● **ACTIVITY**
The pictures get dropped, while every remaining part of the listing is copied exactly.

● **DATA BELOW**
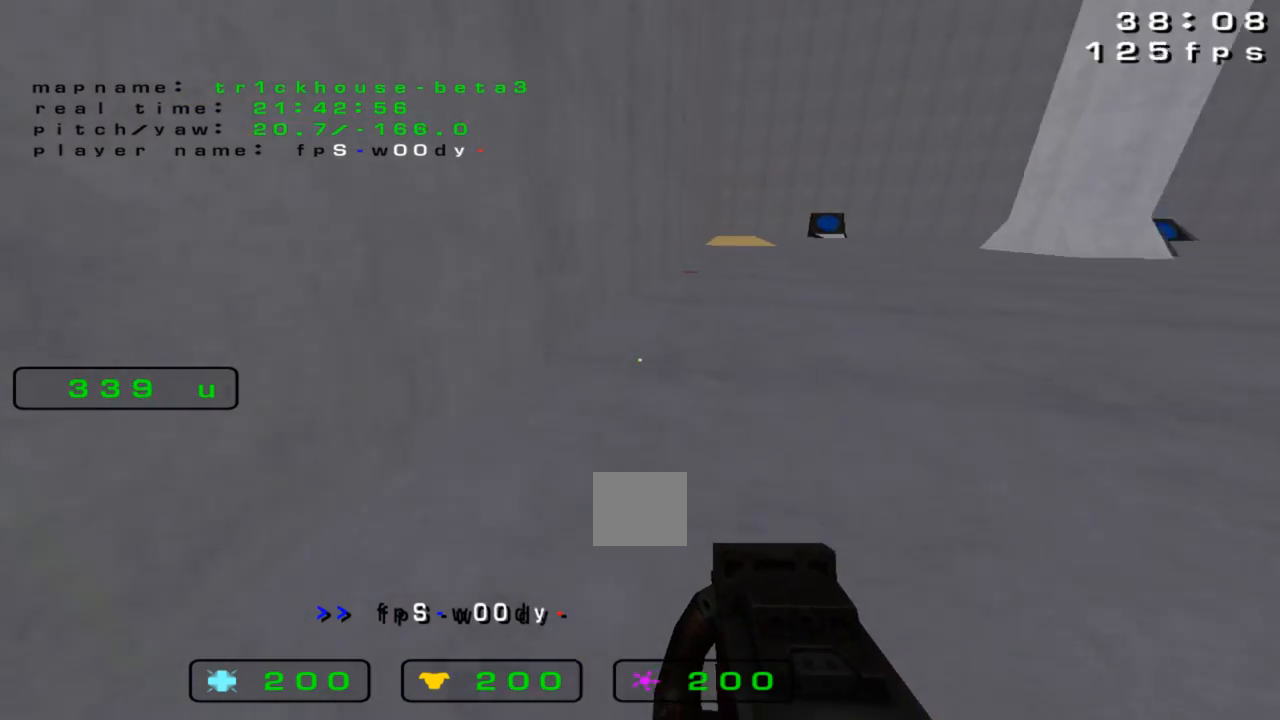
{"keys": ["left", "up"], "events": [[233, "left", "down"]]}
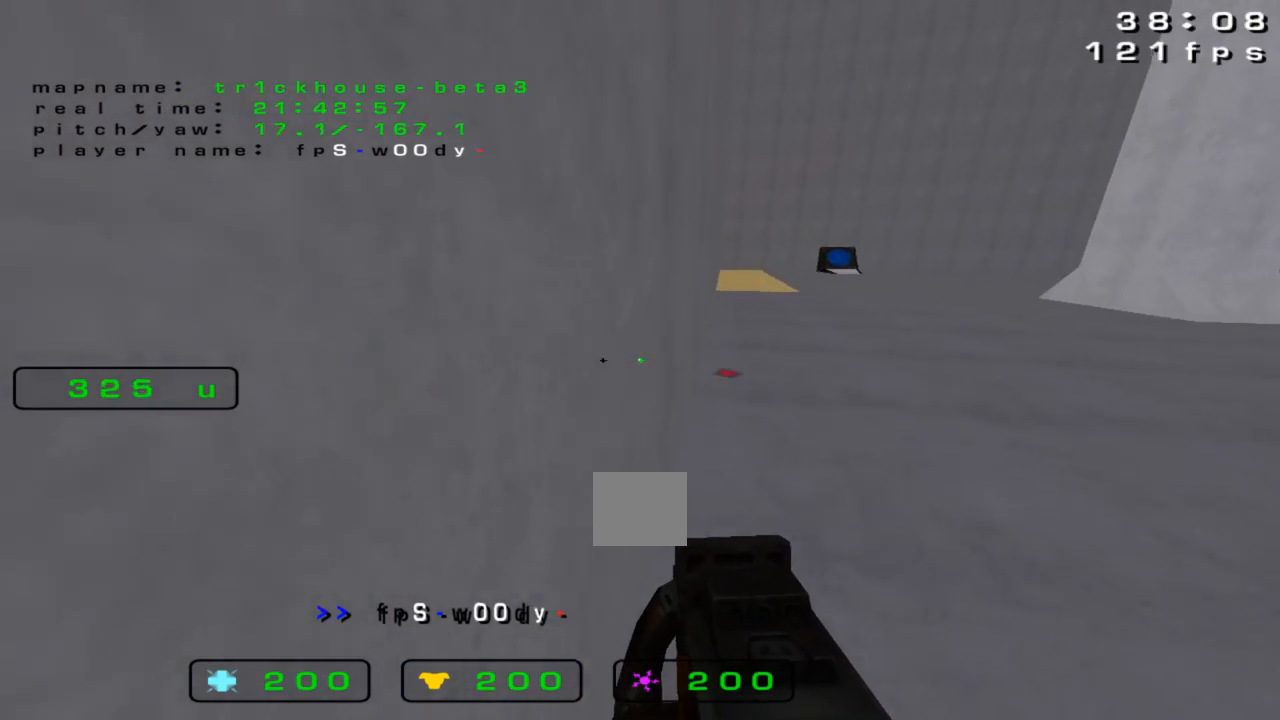
{"keys": ["right", "up"], "events": [[400, "left", "up"], [433, "right", "down"]]}
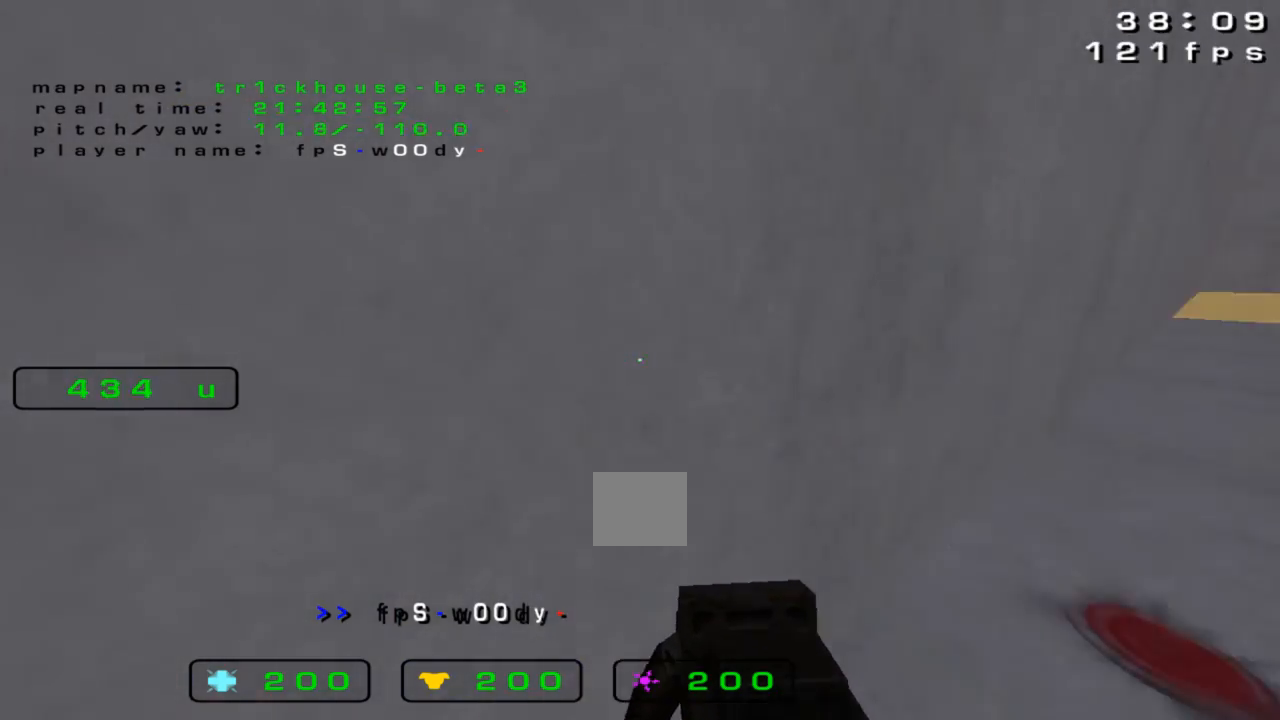
{"keys": ["right", "up"], "events": []}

● **EXPECTED OUTPUT**
{"keys": ["left", "up"], "events": [[233, "left", "down"]]}
{"keys": ["right", "up"], "events": [[400, "left", "up"], [433, "right", "down"]]}
{"keys": ["right", "up"], "events": []}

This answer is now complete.